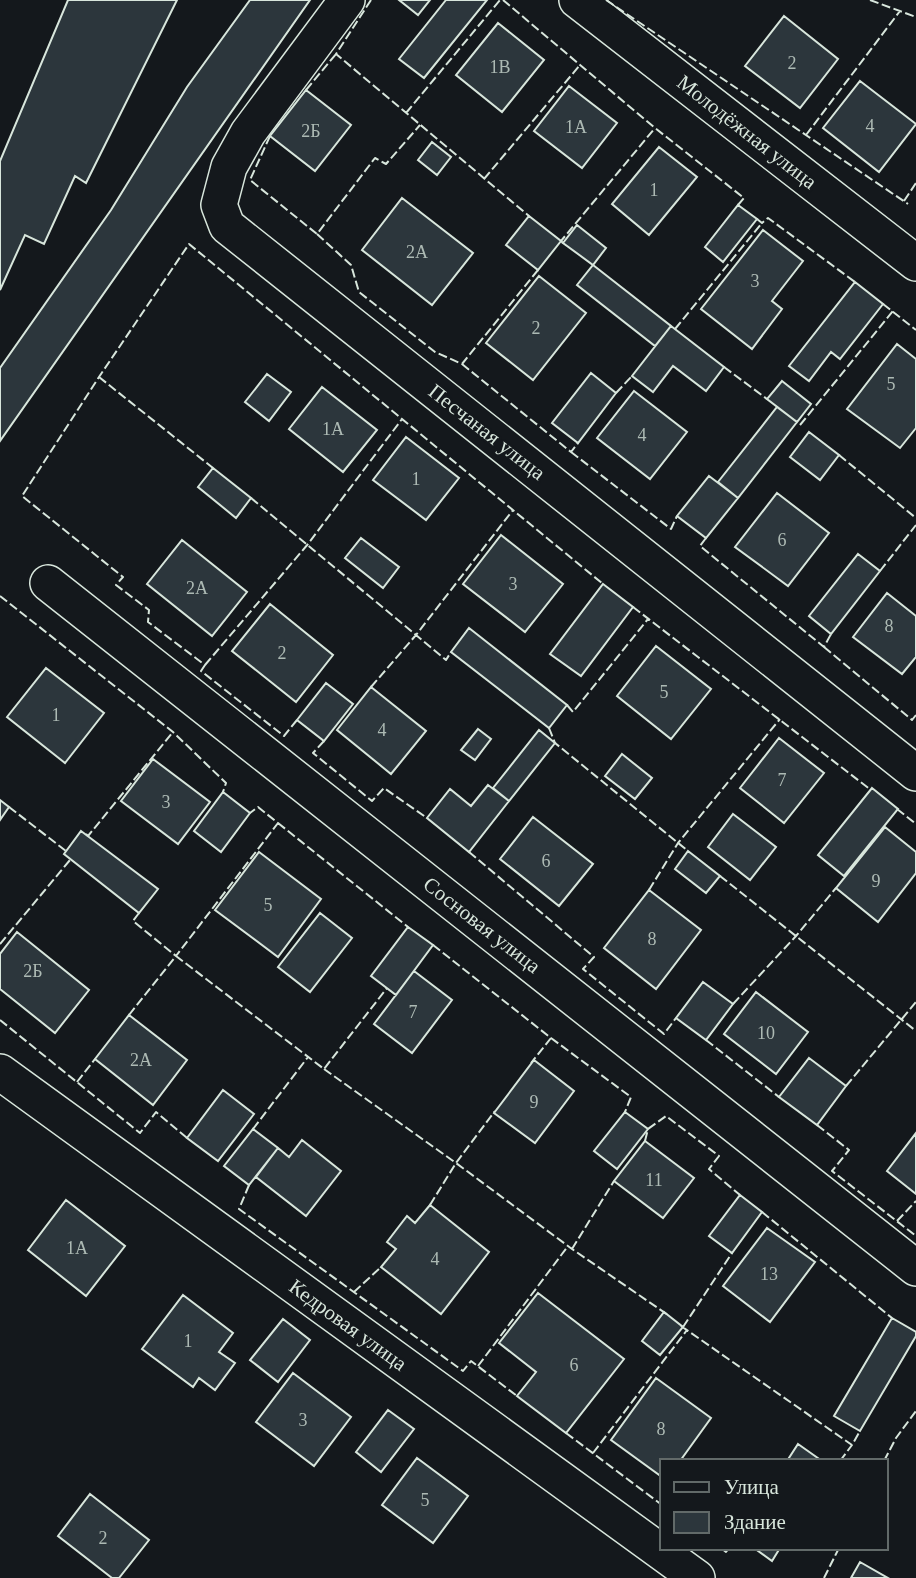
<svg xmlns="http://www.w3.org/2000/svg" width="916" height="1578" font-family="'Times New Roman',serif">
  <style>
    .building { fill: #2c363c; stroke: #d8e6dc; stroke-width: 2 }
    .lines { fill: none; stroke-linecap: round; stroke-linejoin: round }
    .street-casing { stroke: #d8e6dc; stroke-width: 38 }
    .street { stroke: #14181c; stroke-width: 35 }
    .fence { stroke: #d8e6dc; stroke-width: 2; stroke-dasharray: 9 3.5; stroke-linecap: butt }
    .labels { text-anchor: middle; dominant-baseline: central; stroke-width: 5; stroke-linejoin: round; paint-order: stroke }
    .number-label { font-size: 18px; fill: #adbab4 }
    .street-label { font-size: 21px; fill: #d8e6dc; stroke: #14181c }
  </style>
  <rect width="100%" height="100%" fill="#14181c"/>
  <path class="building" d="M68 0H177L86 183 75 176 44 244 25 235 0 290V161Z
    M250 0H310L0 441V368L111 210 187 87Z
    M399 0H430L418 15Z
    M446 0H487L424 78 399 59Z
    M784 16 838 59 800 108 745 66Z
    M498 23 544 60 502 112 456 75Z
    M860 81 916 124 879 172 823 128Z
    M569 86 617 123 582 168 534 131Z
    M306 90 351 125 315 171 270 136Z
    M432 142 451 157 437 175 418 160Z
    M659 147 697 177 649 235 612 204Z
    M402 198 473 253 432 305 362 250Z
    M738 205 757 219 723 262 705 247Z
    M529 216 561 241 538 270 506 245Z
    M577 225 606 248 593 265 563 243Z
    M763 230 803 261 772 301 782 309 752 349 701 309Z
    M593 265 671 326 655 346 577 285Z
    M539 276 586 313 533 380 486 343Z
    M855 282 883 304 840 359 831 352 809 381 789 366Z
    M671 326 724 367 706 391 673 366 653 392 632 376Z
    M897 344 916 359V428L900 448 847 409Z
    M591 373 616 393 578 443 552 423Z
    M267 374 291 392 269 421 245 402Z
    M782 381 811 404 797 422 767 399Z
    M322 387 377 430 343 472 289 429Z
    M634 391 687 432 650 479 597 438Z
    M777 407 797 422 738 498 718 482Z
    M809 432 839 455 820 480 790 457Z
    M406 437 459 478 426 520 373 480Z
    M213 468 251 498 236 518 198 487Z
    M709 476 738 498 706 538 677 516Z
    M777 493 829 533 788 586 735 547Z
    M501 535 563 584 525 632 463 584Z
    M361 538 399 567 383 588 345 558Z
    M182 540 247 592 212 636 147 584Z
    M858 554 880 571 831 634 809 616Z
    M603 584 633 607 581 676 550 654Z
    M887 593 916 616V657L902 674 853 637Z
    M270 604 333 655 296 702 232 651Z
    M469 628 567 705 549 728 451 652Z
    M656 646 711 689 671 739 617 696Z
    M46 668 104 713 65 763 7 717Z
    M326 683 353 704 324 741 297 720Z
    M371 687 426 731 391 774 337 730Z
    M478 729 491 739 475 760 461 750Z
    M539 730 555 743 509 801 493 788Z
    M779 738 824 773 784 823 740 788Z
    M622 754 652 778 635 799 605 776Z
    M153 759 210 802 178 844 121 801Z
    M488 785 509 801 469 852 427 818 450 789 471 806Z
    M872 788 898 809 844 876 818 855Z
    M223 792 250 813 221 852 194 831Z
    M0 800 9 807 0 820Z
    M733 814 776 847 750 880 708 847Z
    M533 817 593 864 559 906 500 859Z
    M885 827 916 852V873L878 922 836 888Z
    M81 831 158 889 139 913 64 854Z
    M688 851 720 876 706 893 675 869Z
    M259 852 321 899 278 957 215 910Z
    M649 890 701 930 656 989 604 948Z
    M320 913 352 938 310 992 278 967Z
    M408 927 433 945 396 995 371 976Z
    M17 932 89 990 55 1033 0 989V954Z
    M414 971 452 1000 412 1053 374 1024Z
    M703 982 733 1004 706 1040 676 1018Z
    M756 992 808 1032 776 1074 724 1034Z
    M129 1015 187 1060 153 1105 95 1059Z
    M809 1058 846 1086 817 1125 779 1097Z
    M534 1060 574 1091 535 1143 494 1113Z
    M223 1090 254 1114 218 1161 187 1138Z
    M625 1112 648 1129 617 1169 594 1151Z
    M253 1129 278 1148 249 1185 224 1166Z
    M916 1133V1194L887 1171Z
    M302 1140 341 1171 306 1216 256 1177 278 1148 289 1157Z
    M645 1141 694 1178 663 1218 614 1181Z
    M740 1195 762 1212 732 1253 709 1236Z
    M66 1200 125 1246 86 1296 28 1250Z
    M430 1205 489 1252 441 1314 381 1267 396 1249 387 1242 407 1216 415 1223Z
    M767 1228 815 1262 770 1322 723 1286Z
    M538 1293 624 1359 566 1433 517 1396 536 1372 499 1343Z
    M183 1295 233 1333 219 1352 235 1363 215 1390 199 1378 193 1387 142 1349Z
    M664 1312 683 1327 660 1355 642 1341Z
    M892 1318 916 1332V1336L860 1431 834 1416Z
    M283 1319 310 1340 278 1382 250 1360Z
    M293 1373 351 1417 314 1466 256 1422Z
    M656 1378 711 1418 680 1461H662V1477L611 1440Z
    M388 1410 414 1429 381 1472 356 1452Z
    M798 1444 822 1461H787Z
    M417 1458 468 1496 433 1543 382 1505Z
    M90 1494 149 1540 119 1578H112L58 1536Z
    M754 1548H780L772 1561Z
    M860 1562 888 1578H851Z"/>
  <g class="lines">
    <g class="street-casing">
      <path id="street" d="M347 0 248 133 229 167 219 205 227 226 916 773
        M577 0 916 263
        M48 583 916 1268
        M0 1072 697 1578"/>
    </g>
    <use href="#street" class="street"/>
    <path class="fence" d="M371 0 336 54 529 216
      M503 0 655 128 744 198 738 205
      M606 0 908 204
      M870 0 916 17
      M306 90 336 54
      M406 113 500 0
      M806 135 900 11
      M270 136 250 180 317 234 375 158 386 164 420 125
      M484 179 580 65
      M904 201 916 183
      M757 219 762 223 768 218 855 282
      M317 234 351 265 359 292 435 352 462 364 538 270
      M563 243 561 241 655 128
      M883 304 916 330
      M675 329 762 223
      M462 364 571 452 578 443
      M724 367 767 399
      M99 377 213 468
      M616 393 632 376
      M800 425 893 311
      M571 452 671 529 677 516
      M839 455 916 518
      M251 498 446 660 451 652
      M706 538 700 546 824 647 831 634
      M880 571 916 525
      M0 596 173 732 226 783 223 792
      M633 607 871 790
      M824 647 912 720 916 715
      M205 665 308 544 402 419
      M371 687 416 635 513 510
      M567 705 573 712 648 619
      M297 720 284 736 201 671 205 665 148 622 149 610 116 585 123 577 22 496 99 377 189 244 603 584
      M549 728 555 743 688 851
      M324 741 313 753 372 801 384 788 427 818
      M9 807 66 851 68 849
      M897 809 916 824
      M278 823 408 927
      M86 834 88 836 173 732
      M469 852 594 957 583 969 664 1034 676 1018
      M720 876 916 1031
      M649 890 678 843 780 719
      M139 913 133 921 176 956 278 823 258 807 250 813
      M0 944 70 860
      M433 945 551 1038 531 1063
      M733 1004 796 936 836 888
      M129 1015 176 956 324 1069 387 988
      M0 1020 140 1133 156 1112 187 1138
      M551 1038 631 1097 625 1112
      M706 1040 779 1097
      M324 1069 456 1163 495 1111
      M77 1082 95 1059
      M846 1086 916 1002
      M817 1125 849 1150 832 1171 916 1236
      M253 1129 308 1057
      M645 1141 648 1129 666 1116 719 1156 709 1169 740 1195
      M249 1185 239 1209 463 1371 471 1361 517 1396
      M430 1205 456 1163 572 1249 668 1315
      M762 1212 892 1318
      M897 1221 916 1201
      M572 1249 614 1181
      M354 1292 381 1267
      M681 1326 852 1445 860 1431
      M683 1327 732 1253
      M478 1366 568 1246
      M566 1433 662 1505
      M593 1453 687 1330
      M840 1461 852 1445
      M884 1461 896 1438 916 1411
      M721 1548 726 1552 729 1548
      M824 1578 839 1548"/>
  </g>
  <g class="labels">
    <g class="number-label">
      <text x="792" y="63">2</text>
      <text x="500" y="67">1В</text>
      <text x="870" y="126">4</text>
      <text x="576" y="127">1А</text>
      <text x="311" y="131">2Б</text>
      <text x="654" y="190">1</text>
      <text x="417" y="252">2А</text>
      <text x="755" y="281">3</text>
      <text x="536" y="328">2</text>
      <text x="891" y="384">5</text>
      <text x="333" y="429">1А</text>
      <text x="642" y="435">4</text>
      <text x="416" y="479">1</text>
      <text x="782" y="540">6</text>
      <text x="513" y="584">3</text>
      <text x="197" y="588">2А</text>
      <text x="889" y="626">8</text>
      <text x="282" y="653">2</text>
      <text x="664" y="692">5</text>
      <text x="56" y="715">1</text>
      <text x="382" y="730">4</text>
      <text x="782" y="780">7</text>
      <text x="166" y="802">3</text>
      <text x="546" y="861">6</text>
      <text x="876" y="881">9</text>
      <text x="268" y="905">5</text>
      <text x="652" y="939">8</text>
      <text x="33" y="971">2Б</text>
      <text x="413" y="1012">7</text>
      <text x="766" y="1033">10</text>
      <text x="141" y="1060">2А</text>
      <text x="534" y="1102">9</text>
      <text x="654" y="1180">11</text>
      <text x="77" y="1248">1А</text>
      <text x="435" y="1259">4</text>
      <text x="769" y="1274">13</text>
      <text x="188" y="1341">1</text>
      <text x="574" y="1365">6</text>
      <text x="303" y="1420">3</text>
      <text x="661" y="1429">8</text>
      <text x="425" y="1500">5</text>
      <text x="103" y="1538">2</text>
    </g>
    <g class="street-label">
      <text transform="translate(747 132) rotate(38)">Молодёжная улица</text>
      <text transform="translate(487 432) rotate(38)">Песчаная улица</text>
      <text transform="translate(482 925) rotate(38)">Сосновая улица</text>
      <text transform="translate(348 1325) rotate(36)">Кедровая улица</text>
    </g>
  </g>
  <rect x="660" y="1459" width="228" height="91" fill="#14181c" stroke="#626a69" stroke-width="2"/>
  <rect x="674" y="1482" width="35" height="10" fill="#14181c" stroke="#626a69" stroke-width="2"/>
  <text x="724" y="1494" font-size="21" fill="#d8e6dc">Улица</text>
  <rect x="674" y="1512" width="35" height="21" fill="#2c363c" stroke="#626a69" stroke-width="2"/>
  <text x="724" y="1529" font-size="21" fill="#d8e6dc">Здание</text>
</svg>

....

[Task objective]
Where a line of the records above holds the word "lines", copy that line.

[Solution below]
    .lines { fill: none; stroke-linecap: round; stroke-linejoin: round }
  <g class="lines">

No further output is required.